**Extrait du document:**
Audi-Jaray 1927
Le slogan d’Audi “Vorsprung durch Technik” avait été mis en scène pour une campagne télévisée qui a été mise au placard suite aux évènements d’Ukraine… Le résumé est : “Une étrange Audi-Jaray de 1927 traverse la campagne à toute vitesse”. L’histoire est basée sur le conte de fées presque bicentenaire “Le vilain petit canard” de Hans Christian Andersen. C’est l’auto que vous avez devant vos yeux éberlués, qui avait été pensée il y a 100 ans et construite il y a 96 ans,..
Restaurée en seulement six semaines, spécialement pour le film commercial, filmée pour quelques rush’s, elle n’a pas pu devenir la vedette qu’elle mérite être et a été ramenée dans le trou noir où elle languissait en attente d’enfin jouer le rôle de Star. Triste histoire. Mais GatsbyOnline était là pour sa mise “à l’affiche” et lui offrir un rôle de premier plan afin qu’elle soit enfin connue !
Les esprits créatifs de l’agence de publicité londonienne BBH jouissent d’une sorte de liberté de dingues sur leur île lorsqu’il s’agit de campagnes de “putes” publicitaires pour Audi. Non seulement ces Anglais sont des lubriques sans gènes, mais ils considèrent le slogan “Vorsprung durch Technik” comme une invention de l’agence BBH depuis une publicité télévisée de 1982 pour la NSU RO80 (reprise sous le giron d’Audi) qui a été vue par tous les Anglo-Saxons.
En fait, ce slogan n’a été utilisé pour faire la publicité de la Ro 80 qu’uniquement en Angleterre, mais nulle-part ailleurs où Audi a longtemps été considérée comme une marque ennuyeuse. Ce sont ces créatifs anglais qui se sont souvenus qu’avait existé l’Audi-Jaray 1927 qui avait été emmurée vivante pour des motifs restés inconnus. Cette Audi-Jaray doit sa forme épurée à son créateur, qui se consacrait à l’aérodynamique de l’automobile depuis 1920.
D’où le geste intelligent de l’agence BBH d’aller la faire rechercher pour la mettre enfin à l’avant-scène. D’où la portée créative de l’un (le projet créatif) et de l’autre (cette voiture d’avant-garde). Toute aussi intelligente était l’idée de BBH de placer la créativité d’Audi en avantage technique mis en scène dans une campagne télévisée basée sur le conte de fées bicentenaire “Le vilain petit canard” de Hans Christian Andersen.
C’est l’accompagnement musical avec la chanson de Danny Kaye “The Ugly Duckling”, qui fait réfléchir le public comme quoi, cette “chose” qui date de 1927 est incroyablement d’avant-garde et pourrait presque être fabriquée et motorisée électriquement actuellement… L’idée de cette automobile “Bauhaus” était venue en tête de Paul Jaray d’une suite de conséquences logiques.

**Lignes de données:**
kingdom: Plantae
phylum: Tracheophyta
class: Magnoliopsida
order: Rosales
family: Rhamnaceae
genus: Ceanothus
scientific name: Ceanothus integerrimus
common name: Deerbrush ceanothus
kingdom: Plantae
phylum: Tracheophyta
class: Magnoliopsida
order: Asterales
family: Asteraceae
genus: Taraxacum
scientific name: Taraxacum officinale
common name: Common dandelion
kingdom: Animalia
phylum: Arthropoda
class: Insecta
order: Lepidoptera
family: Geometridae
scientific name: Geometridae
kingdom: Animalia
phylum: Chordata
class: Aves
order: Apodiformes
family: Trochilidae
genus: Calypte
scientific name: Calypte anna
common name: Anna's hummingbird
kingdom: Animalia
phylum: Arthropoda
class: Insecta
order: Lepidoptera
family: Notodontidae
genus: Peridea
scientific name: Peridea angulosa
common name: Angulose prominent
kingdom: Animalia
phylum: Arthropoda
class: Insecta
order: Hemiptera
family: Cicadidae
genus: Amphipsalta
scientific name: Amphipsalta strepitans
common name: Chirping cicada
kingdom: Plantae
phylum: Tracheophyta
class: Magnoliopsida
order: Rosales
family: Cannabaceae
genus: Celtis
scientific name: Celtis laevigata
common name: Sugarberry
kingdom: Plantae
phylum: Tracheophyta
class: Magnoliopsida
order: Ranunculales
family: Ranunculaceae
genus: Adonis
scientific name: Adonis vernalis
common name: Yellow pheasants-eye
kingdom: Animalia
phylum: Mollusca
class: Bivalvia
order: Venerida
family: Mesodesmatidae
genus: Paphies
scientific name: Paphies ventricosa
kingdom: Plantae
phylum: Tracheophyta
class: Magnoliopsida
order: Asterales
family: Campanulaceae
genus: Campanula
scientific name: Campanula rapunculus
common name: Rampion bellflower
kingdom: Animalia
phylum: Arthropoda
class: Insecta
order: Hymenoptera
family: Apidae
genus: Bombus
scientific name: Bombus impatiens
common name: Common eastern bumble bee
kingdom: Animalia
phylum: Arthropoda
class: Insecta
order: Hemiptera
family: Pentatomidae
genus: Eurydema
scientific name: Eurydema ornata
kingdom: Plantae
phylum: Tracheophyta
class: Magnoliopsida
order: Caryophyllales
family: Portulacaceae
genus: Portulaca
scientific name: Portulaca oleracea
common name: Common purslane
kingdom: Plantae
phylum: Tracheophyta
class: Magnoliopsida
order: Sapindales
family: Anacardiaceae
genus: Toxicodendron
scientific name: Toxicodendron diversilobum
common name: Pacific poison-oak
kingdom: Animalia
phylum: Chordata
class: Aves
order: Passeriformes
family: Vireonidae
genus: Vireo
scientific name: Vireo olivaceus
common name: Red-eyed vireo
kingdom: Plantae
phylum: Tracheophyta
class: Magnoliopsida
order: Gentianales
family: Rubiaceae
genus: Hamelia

**Consigne A:**
Selon l'extrait sur l'Audi-Jaray 1927, à quoi cette voiture doit-elle sa forme épurée ?
**Consigne B:**
Reproduisez mot pour mot le passage de l'extrait sur l'Audi-Jaray 1927 qui va de « Les esprits créatifs » jusqu'à « tous les Anglo-Saxons. ».
**Consigne C:**
Répondez brièvement à ces questions sur l'extrait consacré à l'Audi-Jaray 1927 :
(i) Quelle agence de publicité londonienne est citée ?
(ii) En quelle année a été diffusée la publicité télévisée pour la NSU RO80 ?
(iii) Quelle chanson de Danny Kaye sert d'accompagnement musical ?

**Réponse A:**
Elle doit sa forme épurée à son créateur, qui se consacrait à l'aérodynamique de l'automobile depuis 1920.

**Réponse B:**
Les esprits créatifs de l’agence de publicité londonienne BBH jouissent d’une sorte de liberté de dingues sur leur île lorsqu’il s’agit de campagnes de “putes” publicitaires pour Audi. Non seulement ces Anglais sont des lubriques sans gènes, mais ils considèrent le slogan “Vorsprung durch Technik” comme une invention de l’agence BBH depuis une publicité télévisée de 1982 pour la NSU RO80 (reprise sous le giron d’Audi) qui a été vue par tous les Anglo-Saxons.

**Réponse C:**
(i) BBH.
(ii) En 1982.
(iii) « The Ugly Duckling ».